A residential care service which looks after six young people in South Ayrshire has been ordered to improve after being branded 'weak' by watchdogs.

The Care Inspectorate paid a visit to the Spark of Genius operation based at Woodside Farm in Coylton in October.

They graded the quality of the service's support for children's rights and wellbeing as 'weak' - the second lowest rating available.

The inspectors gave the same rating to the capacity of leaders and staff to meet and champion the needs and rights of the young people using the service.

A third evaluation - for how well children and young people were kept safe, felt loved and got the most out of life - got a rating of 'adequate'.

The service provides residential care for up to six young people at two houses in Ayrshire - one of them registered for up to five young people, the other for one.


The report found that young people's care plans and assessments were not fully completed, staffing levels were not consistent with young people's needs, and staff training did not fully match young people's needs.

The report stated: "Young people's views on feeling safe were mixed.

"Some young people spoke positively of staff and of the very good relationships they had built. Other young people we spoke to said they did not feel safe due to the distressed behaviours of peers.

"Whilst the majority of staff demonstrated good knowledge of child protection and whistleblowing procedures there had been internal investigations led by assistant managers that had not followed the child protection policy.

"There is a need for all staff to be fully aware and understanding of the child protection policy and procedures."

The report said that some staff members had left the service, while others felt vulnerable as a result of allegations made against them. 

It added: "Several staff had been subject of internal investigation. Staff morale was low at the time of the inspection as a result of the impact of number of processes that were taking take place.

"While there had previously been a stable period in the service, there had been a recent increase in the numbers of restrictive practices.

"This was due to the dynamic created in the house between young people with similar needs that had not been considered sufficiently during the matching process.

"We have made a requirement in relation to the need for full information being obtained prior to admission of young people into the service."

The report sets out a number of improvements Spark of Genius was required to make at its Woodside operation by mid-January.
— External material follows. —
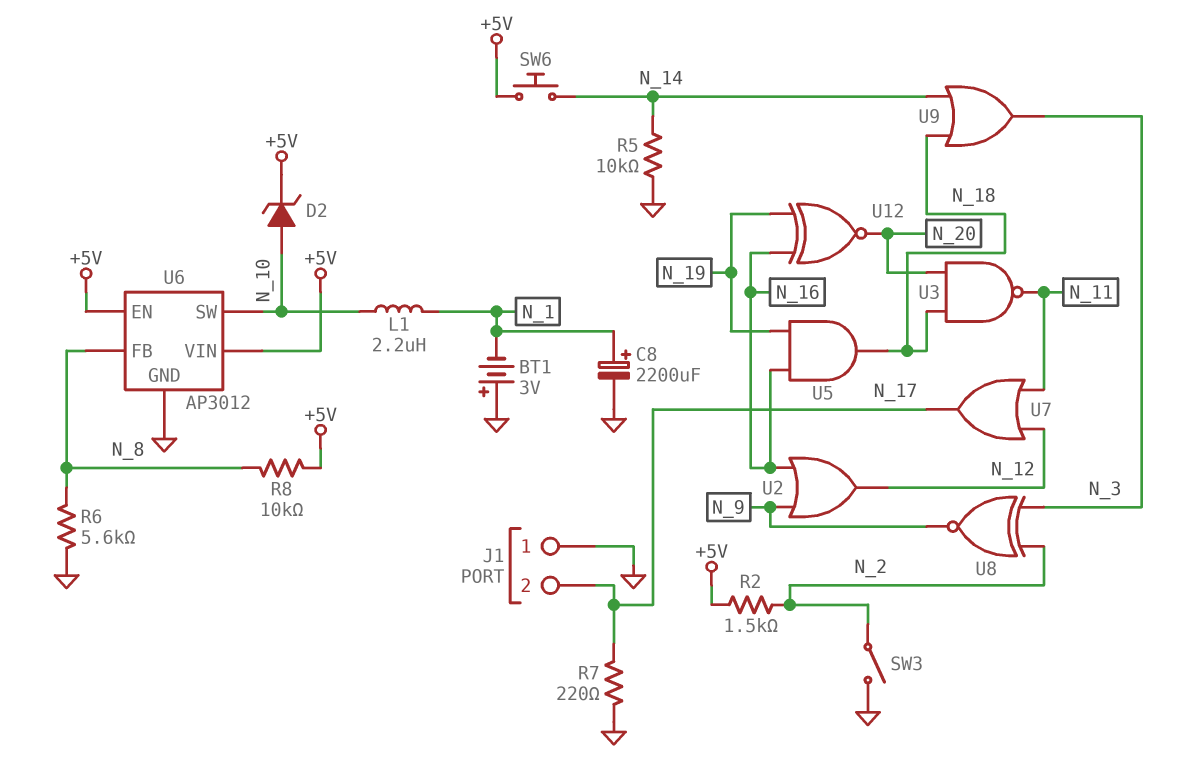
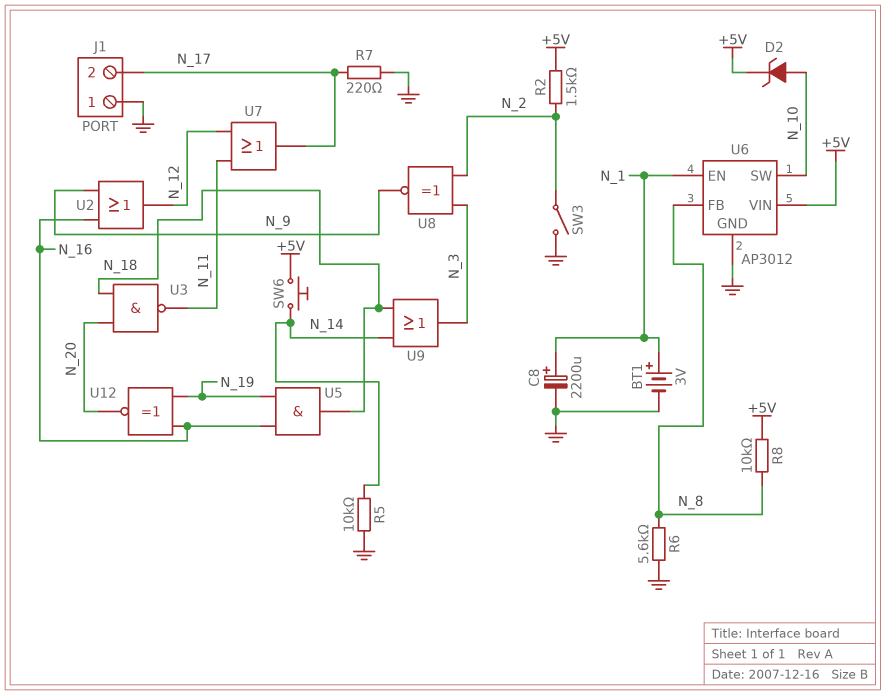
BT1: 3V (plus GND, minus N_1) -> 3V (plus N_1, minus GND)
L1: 2.2uH (N_1, N_10) -> none
U6 pin EN: +5V -> N_1

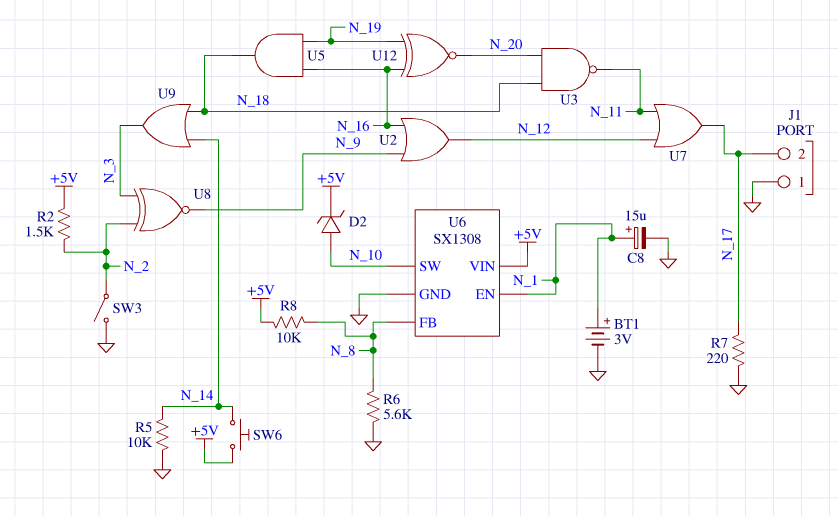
C8: 2200uF (plus N_1, minus GND) -> 15uF (plus N_1, minus GND)
U6: AP3012 -> SX1308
It also reveals that a requirement imposed on March 30, 2023, to "ensure the safety and wellbeing of young people is robustly supported", had not been met, and that the operation's child protection policy had not been reviewed since August of the previous year.

Another requirement made on March 30 last year, to improve notifications to the Care Inspectorate, was met within the required timescale.

Spark of Genius, who run homes and properties across Scotland, said they did not wish to comment on the report.

Their website home page includes a quote from a previous inspection of another Spark of Genius operation by the Care Inspectorate, which states: "We found the service to be well managed and staffed.

"The manager and her staff were passionate about their work. They worked hard to maintain caring relationships and a homely environment where young people felt that they belonged."